#1 Sur le mur rouge, derrière le comptoir et les serveurs qui s’activent sur les tireuses, une marelle dessinée sur toute la surface. Terre. Ciel. Et six cases pour y arriver. Attendre le ciel en quelques enjambées. Je termine ma bière et j’essaie de retrouver en mémoire cette sensation de l’enfance, le saut et la brûlure de l’air froid de l’hiver. Combien de cases pour s’extraire du noir froid de la nuit?
#2 Dans l’entrée de l’appartement, le dimanche soir, elle, qui enlève ses chaussures. Elle a de longs cheveux noirs, je crois, et elle pleure sans bruit. Elle essuie les larmes sur ses joues et retient les sanglots. Elle, dont le visage et la silhouette, se confondent avec la photographie de la femme sur le carton du sèche-cheveux, celui rangé soigneusement dans le meuble orange, dans la salle de bain de l’enfance.
#3 Au moment où je remontais à vélo la rue de la mésange, le brouillard en nappes épaisses tombait sur la ville, absorbait tout, même la cathédrale. Un monde se laissait engloutir de l’autre côté de la ligne de tram, devenait images d’archives, photographie vieillie. Il aurait fallu traverser et se laisser envahir par la brume. Disparaître et renaître ailleurs?
#4 La tête lourde de sommeil qui arrache au monde ses couleurs de printemps.
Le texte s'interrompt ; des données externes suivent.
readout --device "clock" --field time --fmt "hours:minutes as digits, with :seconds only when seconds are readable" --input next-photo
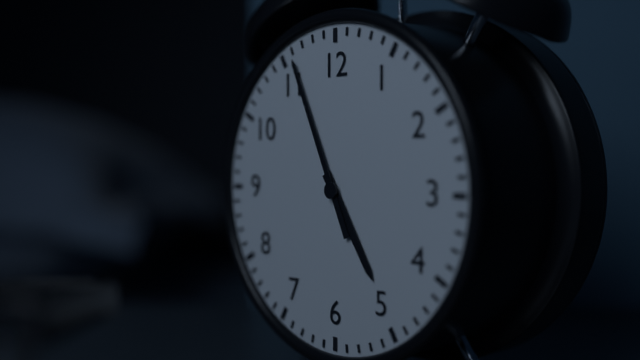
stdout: 4:56
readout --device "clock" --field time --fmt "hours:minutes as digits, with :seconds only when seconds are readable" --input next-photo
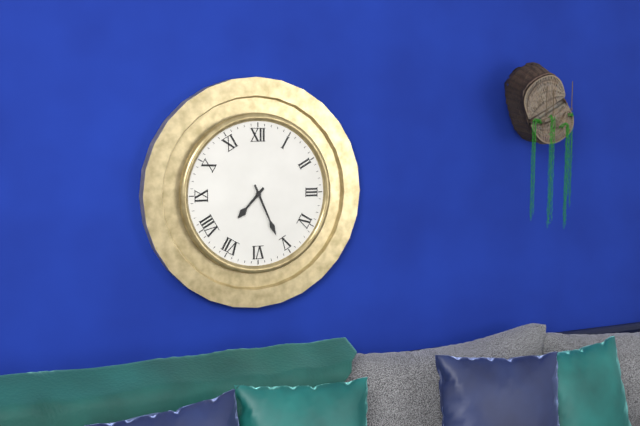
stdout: 7:26
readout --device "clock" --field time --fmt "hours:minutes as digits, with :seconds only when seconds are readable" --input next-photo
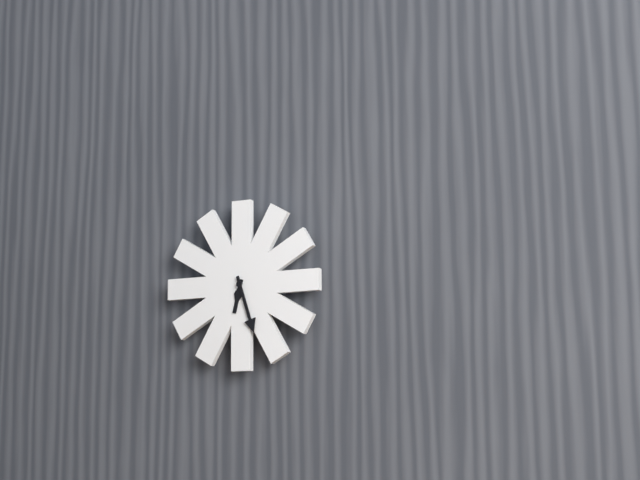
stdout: 6:27
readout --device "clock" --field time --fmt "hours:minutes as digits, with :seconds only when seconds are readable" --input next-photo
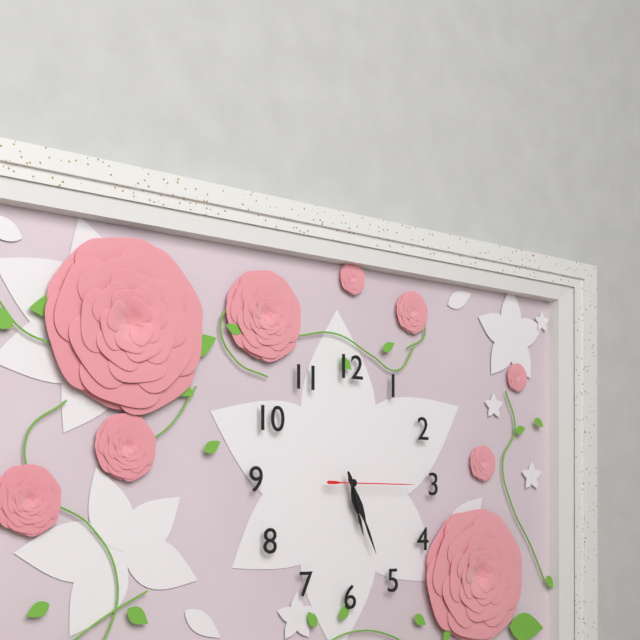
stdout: 5:26:15
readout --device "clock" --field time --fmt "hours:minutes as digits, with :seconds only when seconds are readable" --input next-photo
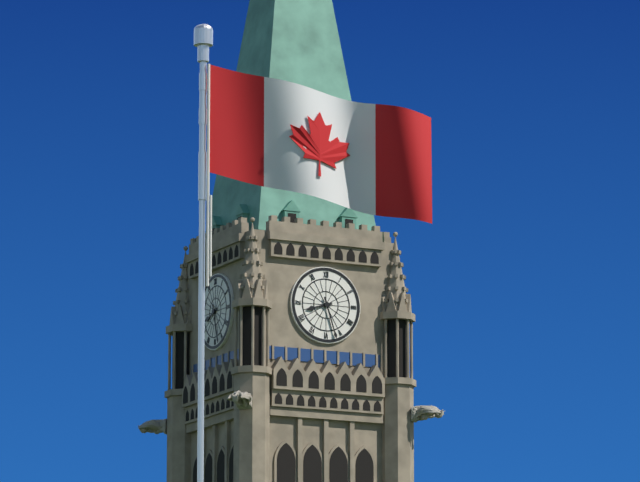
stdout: 8:27
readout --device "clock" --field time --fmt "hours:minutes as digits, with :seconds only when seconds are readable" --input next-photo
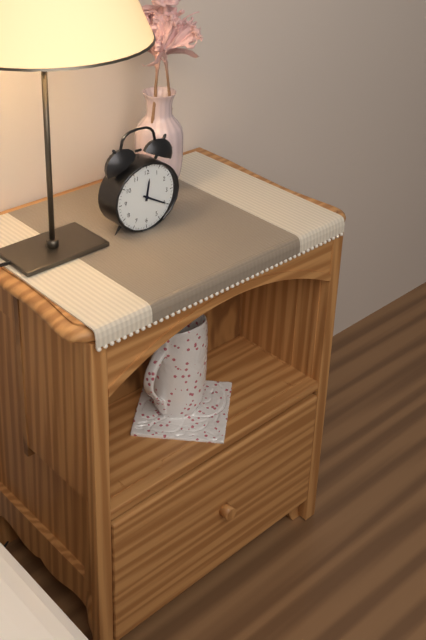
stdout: 12:20
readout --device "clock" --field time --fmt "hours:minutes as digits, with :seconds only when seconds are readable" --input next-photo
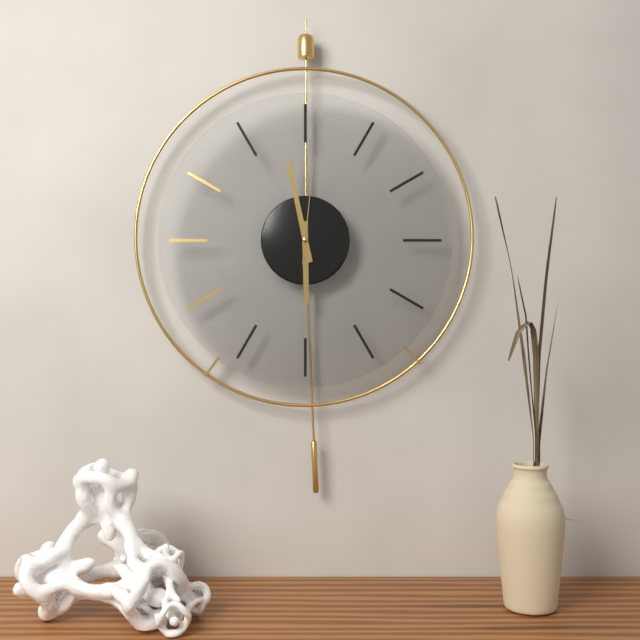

La récompense immédiate qui s’allume, comme un bonbon interdit et qui emporte les heures sur son passage.
#5 Je suis la peau du ciel qui se penche à tes oreilles. Je suis la voûte tapissée dans ta tête qui se remplit d’orages, de gerçures et de mines. Je suis cette fenêtre là-bas qui se laisse caresser le dos. Je suis cette ombre la nuit qui grimpe sur les toits, qui s’agrippe aux antennes comme à des arbres, à des branches à travers lesquelles regarder les étoiles.
#6 Personne d’autre que moi n’aurait remarqué que la chienne nous regardait. Si je n’avais rien dit. La chienne nous regarde. C’est ce que j’ai murmuré. La chienne. La louve. Sur le mur derrière les rails. La louve. On la voit encore même si elle s’éloigne déjà. Emportée par le ressac du train. Image furtive qui disparaît derrière les arrières-cours aux teintes grises. La louve. La chienne. Garde fièrement l’entrée du hangar. Comme autant de passages secrets, de sanctuaires, de grottes à explorer.
#7 Ne pas s’attarder sur le groupe tout juste installé dans ke train, ne pas s’attarder sur leurs rires trop forts, ne pas s’attarder sur la façon dont ils te tirent du sommeil, ne pas s’attarder sur leurs conversations, ne pas s’attarder sur les mots colloque Medef Macron doit venir, ne pas s’attarder sur leur façon de conquérir l’ensemble de l’espace de la voiture, ne pas s’attarder sur leurs tons de donneurs de leçons, ne pas s’attarder sur leurs sonneries criardes de téléphones et leurs voix, bonjour Mikael!
Wahou ! Chouette de retrouver ici. Je te lis et me souviens qu’il y a longtemps, tu me parlais de Christian Bobin. Tes notes font un très bel enchaînement, émouvant, peut-être la sensation d’assister à la naissance d’une continuité. C’est fragile et beau.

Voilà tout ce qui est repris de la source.